Sosyal hayatta insanların bid’atlara boğulduğu, fitne ve fesatların yayıldığı bir ortamda müminler, saksıda yetişen bir gül gibi olmak mecburiyetindedirler.
Etrafına güzel kokular salmalı ve toplumu etkilemelidir. Mü’minlerin bu hali Sadi Şirazi’nin Gülistan ve Bostan adlı eserinde anlattığı şu hadiseye benzer: Bir gün hamamda, bir dostunun elinden elime güzel kokulu bir kil geçti. Kile şöyle dedim: “Misk misin yoksa amber misin? Gönlü meftun edici kokunuzdan meftun oldum.” dedim.
Kil: “Ben kıymetsiz bir kilim fakat bir müddet gül saksısında gülle beraber kaldım. Arkadaşımın kemali bende tesir bıraktı, yoksa ben yine aynı toprağım.” dedi.[1]
Musa (a.s.) Tur-i Sina’dan Rabbi ile mükâlemeden döndüğünde Allah sana neyi tavsiye etti? diye sorulunca, Hz. Musa: Hak Tealâ beni dokuz şeyle görevlendirdi;
1. Açıkta, gizlide Allah’dan haşyet üzerine (ihlâsla) bulunmayı.
2. Kızgın ve sukunetli halinde adaletli olmayı,
3. Fakirlikte ve zenginlikte ölçüyü taşırmamak,
4. Beni aramayanı aramayı,
5. Mahrum edeni ikram etmeyi,
6.Haksızlık edeni affetmeyi,
7. Konuştuğun zaman hakkı söylemeyi,
8. Sustuğun zaman gerçeği düşünmeyi,
9. Bakışların ibret nazarıyla olmasını.
Hz. Peygamber de; “Rabbim bu dokuz maddeleri yaşamamı emretti”[2] buyurmuştur.
Ahlaklı mü’minin, imanlı ve şuurlu müslümanın hedefi, daima iyilik olmalıdır. Bu bahiste düsturumuz iyiliğe iyilik değil, kötülüğe de iyilik olacaktır. Çünkü Cenab- Hak: “İyilikle kötülük bir olmaz, Sen (kötülüğü) en güzel bir şekilde önle. O zaman seninle arasında düşmanlık bulunan kimse, sanki candan bir dost olur.”[3]

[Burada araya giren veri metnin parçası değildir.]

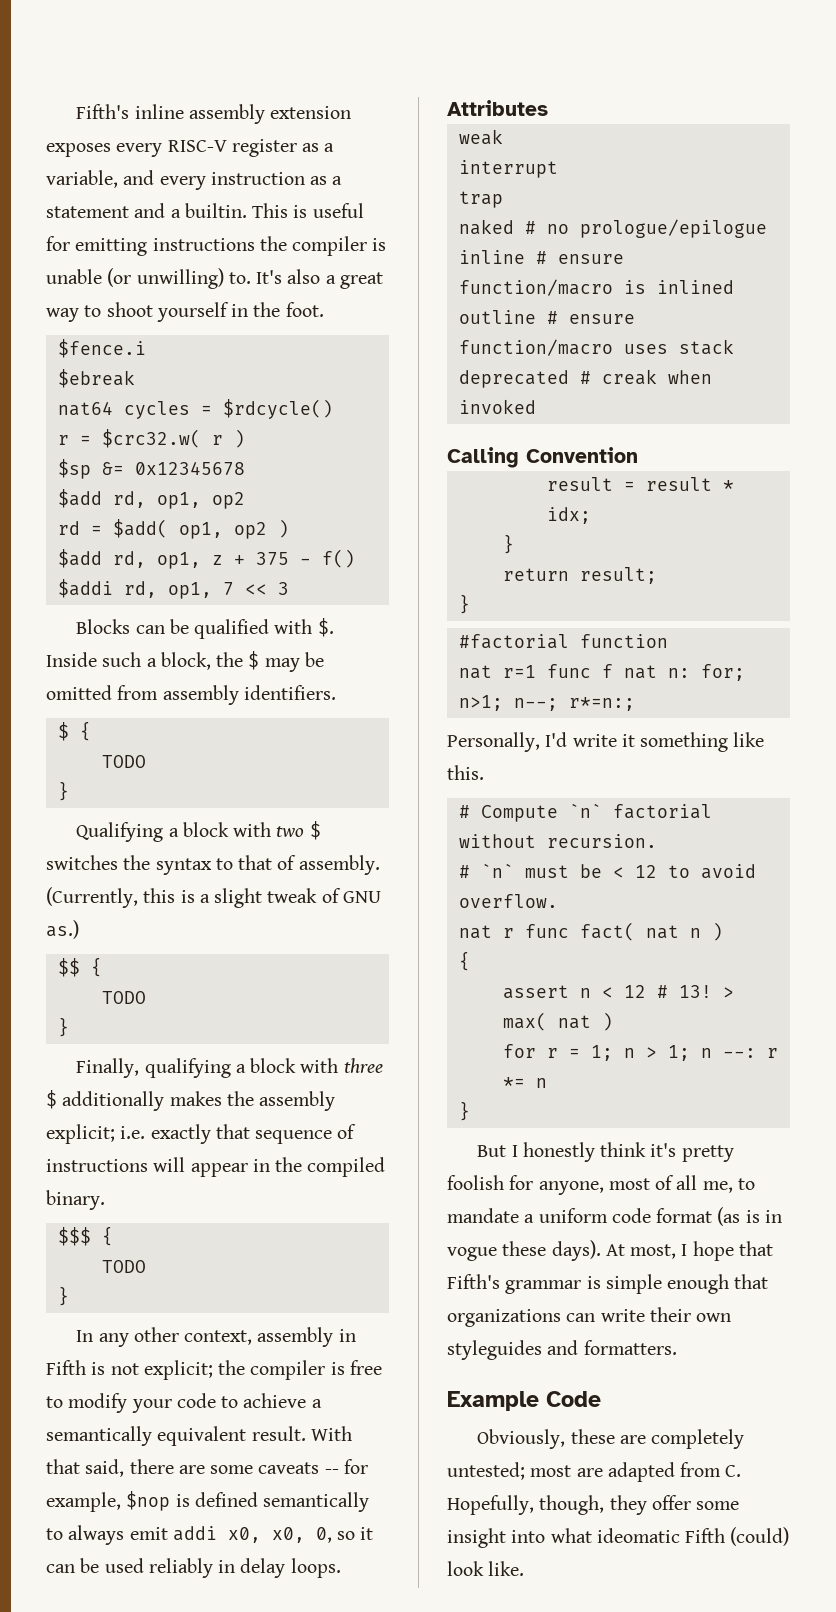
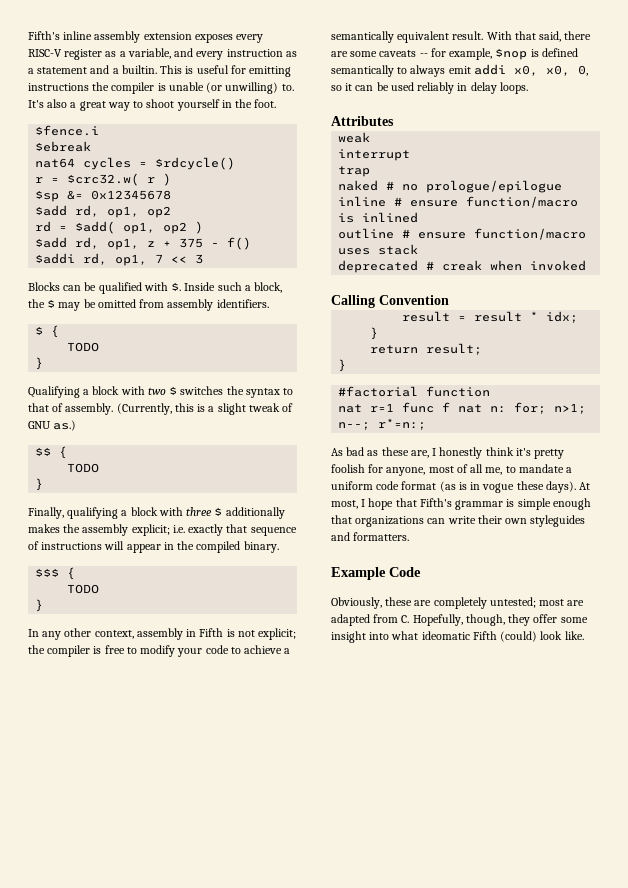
[447,732,765,752] [447,765,484,780] [458,803,712,822] [458,834,657,848] [458,863,756,879] [458,894,558,908] [458,922,723,941] [458,951,470,971] [502,985,734,999] [502,1012,613,1031] [502,1044,778,1061] [502,1077,547,1088] [458,1101,470,1121] [477,1145,507,1157] Personally, I'd write it something like this. // # Compute `n` factorial without recursion. // # `n` must be < 12 to avoid overflow. // nat r func fact( nat n ) // { // assert n < 12 # 13! > max( nat ) // for r = 1; n > 1; n --: r *= n // } // But -> [331,447,429,458] As bad as these are,

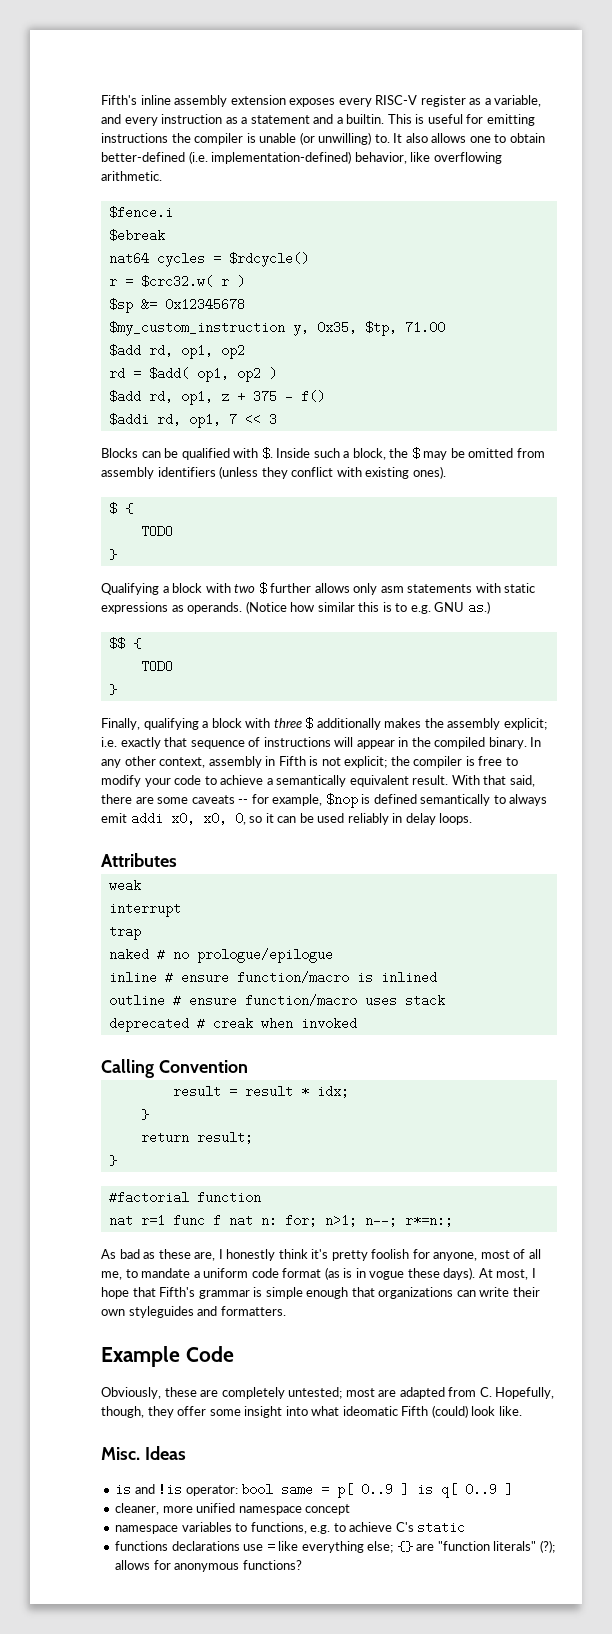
[28,99,277,111] It's also a great way to shoot yourself in the foot. -> [393,133,545,143] [101,151,502,164] [101,171,162,181] It also allows one to obtain better-defined (i.e. implementation-defined) behavior, like overflowing arithmetic.
(172, 195) none -> [108,321,445,336] // $my_custom_instruction y, 0x35, $tp, 71.00
[216,299,269,308] identifiers. -> [157,466,446,479] identifiers (unless they conflict with existing ones).
[180,386,294,398] [28,403,294,415] switches the syntax to that of assembly. (Currently, this is a slight tweak of -> [270,583,536,595] [101,601,431,614] further allows only asm statements with static expressions as operands. (Notice how similar this is to e.g.
[35,567,76,580] [67,584,100,594] [35,599,44,612] // $$$ { // TODO // } // -> (527, 743) none
(584, 635) none -> [101,1446,186,1460] [115,1483,514,1498] [115,1503,351,1515] [115,1521,466,1534] [115,1540,555,1553] [115,1560,302,1572] // Misc. Ideas // is and !is operator: bool same = p[ 0..9 ] is q[ 0..9 ] // cleaner, more unified namespace concept // namespace variables to functions, e.g. to achieve C's static // functions declarations use = like everything else; {} are "function literals" (?); allows for anonymous functions?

Buna İslâm tarihinden bir misal verelim bir gün kendini bilmezin birisi Hz. Peygamberimizin torunu Hz. Hüseyin’in en küçük oğlu Zeynel Abidin’e sataşıyor. Adam ileri geri hayli atıp tutuyor. Nihayet susuyor. Zeynel Abidin olup bitenleri sadece dinledikten sonra ellerini kaldırıyor ve şöyle dua ediyor: “Allah’ım bu adamın isnat ettiği suç ve kusurlar bende varsa ıslah eyle ve günahımı affeyle, ağer bende yoksa bu adam büyük günah işlemiş oldu onu affeyle.”
Bu manzara karşısında adam yumuşar ve özür diler.[4]
Dipnotlar:
[1]Şirazî, Sadi; Gülistan ve Bostan Tercümesi, Necefzâde Yakup Kenan, Bedir Yayınevi, İstanbul-2004, s.21.
[2]Kurtubi Tefsiri, c.7, s.344,347.
[3] Fussilet Sûresi, 41/34.
[4]Kandehlevî, Hayatü’s-Sahabe, c.1, s.434.